Ella llegó en puntas hasta mi cama y se metió entre mis cobijas recostándose a mi lado con una timidez aparente que me hizo desearla. Le pregunté por el canal de televisión que deseaba ver y no me supo responder. Sólo se limitó a atornillar su nariz fría en mi cuello y a pasarme uno de sus brazos y una de sus piernas sobre mi humanidad en un gesto de inconmensurable ternura. No tuve más remedio que abrazarla y empezar a recorrer su espalda caliente con mis manos abiertas, sintiendo cómo se estremecía su cuerpo al contacto con la yema de mis dedos. Fue entonces cuando me ofreció su boca para que la besara y lo hice. Fue un beso tímido que pronto se transformó en un beso apasionado.
De repente sentí su mano inexperta palpando mi zona pélvica y sentí la gloria. Pero fue justo cuando me intentó despojar de los interiores, en un acto mecánico, cuando comprendí que aquel no era un acto sexual entre un hombre enamorado o cuando menos deseoso y una mujer enamorada o cuando menos deseosa.
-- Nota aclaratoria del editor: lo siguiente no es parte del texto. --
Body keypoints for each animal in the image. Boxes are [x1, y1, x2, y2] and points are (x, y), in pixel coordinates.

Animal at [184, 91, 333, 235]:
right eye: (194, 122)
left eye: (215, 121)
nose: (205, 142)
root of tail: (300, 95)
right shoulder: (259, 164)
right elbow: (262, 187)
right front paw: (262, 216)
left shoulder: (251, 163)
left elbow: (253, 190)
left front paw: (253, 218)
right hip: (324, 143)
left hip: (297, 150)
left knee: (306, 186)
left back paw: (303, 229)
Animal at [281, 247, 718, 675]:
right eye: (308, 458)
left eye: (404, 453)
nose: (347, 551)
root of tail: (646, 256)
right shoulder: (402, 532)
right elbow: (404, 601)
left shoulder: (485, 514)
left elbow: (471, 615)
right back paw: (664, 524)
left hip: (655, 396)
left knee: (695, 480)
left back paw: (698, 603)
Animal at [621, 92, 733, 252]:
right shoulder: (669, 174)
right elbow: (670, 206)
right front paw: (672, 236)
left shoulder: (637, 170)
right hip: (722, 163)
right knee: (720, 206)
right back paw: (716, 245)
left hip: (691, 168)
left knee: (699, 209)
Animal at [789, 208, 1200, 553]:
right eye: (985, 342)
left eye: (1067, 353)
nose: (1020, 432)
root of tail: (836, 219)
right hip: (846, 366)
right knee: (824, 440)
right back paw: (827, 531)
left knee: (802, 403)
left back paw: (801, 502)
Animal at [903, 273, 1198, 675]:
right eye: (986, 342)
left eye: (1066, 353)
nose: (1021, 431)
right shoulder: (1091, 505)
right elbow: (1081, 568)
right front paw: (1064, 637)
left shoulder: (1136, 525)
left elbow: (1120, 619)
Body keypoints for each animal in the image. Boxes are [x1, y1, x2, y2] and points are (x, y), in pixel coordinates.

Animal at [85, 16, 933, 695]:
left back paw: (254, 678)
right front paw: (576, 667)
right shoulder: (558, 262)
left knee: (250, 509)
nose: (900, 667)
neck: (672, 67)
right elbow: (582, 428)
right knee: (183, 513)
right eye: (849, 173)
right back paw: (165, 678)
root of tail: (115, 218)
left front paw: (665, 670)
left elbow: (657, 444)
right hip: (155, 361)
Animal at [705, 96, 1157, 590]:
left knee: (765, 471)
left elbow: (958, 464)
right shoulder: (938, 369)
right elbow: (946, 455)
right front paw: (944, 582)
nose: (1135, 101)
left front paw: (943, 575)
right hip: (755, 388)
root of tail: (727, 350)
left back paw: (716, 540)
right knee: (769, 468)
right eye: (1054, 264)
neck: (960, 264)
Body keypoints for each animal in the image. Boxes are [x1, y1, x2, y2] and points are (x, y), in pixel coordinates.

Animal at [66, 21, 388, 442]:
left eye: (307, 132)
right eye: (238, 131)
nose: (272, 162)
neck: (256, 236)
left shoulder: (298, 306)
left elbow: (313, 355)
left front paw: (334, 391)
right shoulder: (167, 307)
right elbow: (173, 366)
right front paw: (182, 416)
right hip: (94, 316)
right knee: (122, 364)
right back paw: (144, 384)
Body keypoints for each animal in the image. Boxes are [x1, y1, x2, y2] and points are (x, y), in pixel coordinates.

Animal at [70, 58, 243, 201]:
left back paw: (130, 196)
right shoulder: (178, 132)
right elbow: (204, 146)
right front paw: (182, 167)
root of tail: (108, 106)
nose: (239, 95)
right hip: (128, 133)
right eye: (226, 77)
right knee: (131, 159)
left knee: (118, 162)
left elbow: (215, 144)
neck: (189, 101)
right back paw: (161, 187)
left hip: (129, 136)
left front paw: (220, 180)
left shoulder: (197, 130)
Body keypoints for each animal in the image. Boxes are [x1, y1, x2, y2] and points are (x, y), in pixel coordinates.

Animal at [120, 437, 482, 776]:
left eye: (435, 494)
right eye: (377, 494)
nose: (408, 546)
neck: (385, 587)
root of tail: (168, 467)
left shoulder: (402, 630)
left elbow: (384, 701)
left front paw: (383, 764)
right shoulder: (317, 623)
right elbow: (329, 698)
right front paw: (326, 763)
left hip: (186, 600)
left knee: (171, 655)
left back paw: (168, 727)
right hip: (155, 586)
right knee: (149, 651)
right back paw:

Estoy seguro que Yésica le ordenó a la pobre Catalina, que ya veía inminente su salida de la casa, que me hiciera el amor, para atenuar el problema del recibo de teléfono y poder prolongar de esta manera un poco más su estadía en el apartamento. En ese caso, la inusual salida de Yésica de la casa esa noche, en solitario, encajaba con sospechosa perfección en el plan de las dos amigas por apaciguar mis ánimos y pre pagar con favores sexuales la estadía en el apartamento y el respectivo abuso de la línea telefónica. Por eso la detuve. Más por tacañería, a sabiendas de lo que ese polvo podría costarme que por falta de deseo.